***** INFORMATION SUPPLIED

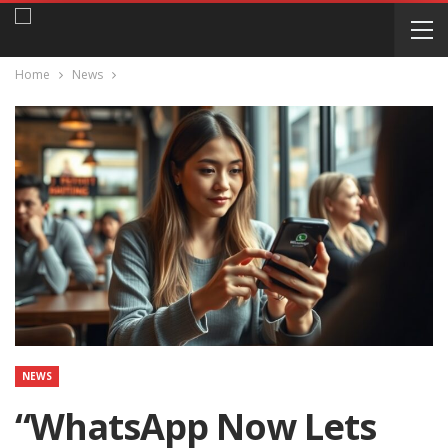
Home
News
NEWS
“WhatsApp Now Lets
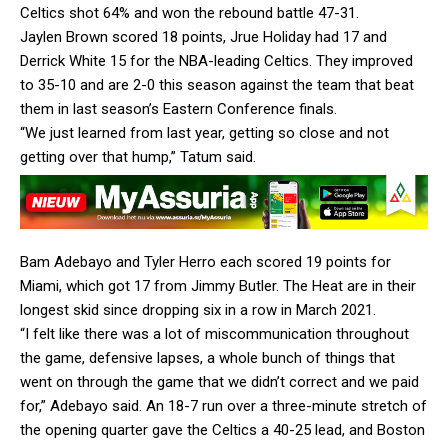
Celtics shot 64% and won the rebound battle 47-31.
Jaylen Brown scored 18 points, Jrue Holiday had 17 and
Derrick White 15 for the NBA-leading Celtics. They improved
to 35-10 and are 2-0 this season against the team that beat
them in last season’s Eastern Conference finals.
“We just learned from last year, getting so close and not
getting over that hump,” Tatum said.
Bam Adebayo and Tyler Herro each scored 19 points for
Miami, which got 17 from Jimmy Butler. The Heat are in their
longest skid since dropping six in a row in March 2021.
“I felt like there was a lot of miscommunication throughout
the game, defensive lapses, a whole bunch of things that
went on through the game that we didn’t correct and we paid
for,” Adebayo said. An 18-7 run over a three-minute stretch of
the opening quarter gave the Celtics a 40-25 lead, and Boston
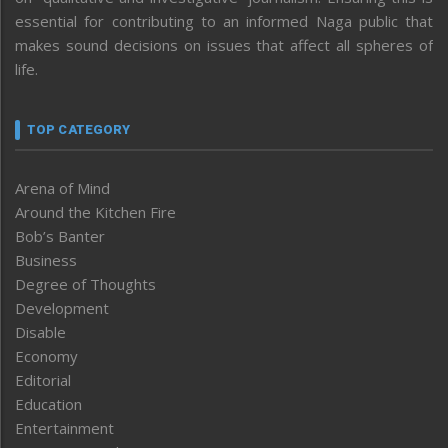
essential for contributing to an informed Naga public that
makes sound decisions on issues that affect all spheres of
life.
TOP CATEGORY
Arena of Mind
Around the Kitchen Fire
Bob’s Banter
Business
Degree of Thoughts
Development
Disable
Economy
Editorial
Education
Entertainment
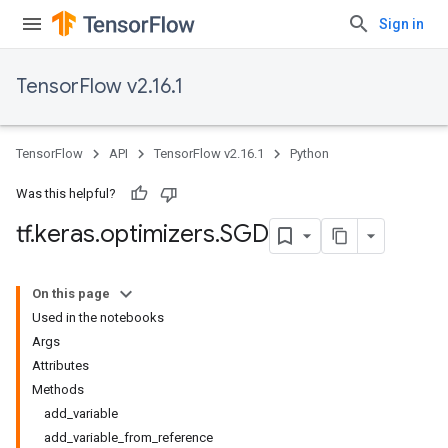
Sign in
TensorFlow v2.16.1
TensorFlow
API
TensorFlow v2.16.1
Python
Was this helpful?
tf
.
keras
.
optimizers
.
SGD
On this page
Used in the notebooks
Args
Attributes
Methods
add_variable
add_variable_from_reference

**********

• [EXERCISE REQUIREMENTS]: In the entries, find every line holding "season" and copy it.

• [EXERCISE RESPONSE]:
to 35-10 and are 2-0 this season against the team that beat
them in last season’s Eastern Conference finals.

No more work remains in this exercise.